[Start of Attachment]
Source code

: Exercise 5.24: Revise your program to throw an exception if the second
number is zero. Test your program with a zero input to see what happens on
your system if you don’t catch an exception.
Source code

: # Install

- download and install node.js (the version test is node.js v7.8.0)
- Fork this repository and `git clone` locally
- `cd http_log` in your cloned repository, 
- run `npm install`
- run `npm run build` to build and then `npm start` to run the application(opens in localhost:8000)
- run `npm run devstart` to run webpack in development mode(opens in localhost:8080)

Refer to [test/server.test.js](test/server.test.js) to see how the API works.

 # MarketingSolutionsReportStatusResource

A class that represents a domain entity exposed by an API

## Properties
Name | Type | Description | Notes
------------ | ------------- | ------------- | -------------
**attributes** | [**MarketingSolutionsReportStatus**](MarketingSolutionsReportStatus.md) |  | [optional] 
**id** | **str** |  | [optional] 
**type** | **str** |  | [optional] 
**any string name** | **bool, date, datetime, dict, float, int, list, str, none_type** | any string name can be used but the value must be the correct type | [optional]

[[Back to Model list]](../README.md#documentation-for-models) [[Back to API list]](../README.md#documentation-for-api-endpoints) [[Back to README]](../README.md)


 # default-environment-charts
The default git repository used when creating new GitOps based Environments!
[End of Attachment]
### Brief
Return, unchanged, the part of the entries that opens with the line containing "A class that" and closes with the last line of the entries.

### Reply
A class that represents a domain entity exposed by an API

## Properties
Name | Type | Description | Notes
------------ | ------------- | ------------- | -------------
**attributes** | [**MarketingSolutionsReportStatus**](MarketingSolutionsReportStatus.md) |  | [optional] 
**id** | **str** |  | [optional] 
**type** | **str** |  | [optional] 
**any string name** | **bool, date, datetime, dict, float, int, list, str, none_type** | any string name can be used but the value must be the correct type | [optional]

[[Back to Model list]](../README.md#documentation-for-models) [[Back to API list]](../README.md#documentation-for-api-endpoints) [[Back to README]](../README.md)


 # default-environment-charts
The default git repository used when creating new GitOps based Environments!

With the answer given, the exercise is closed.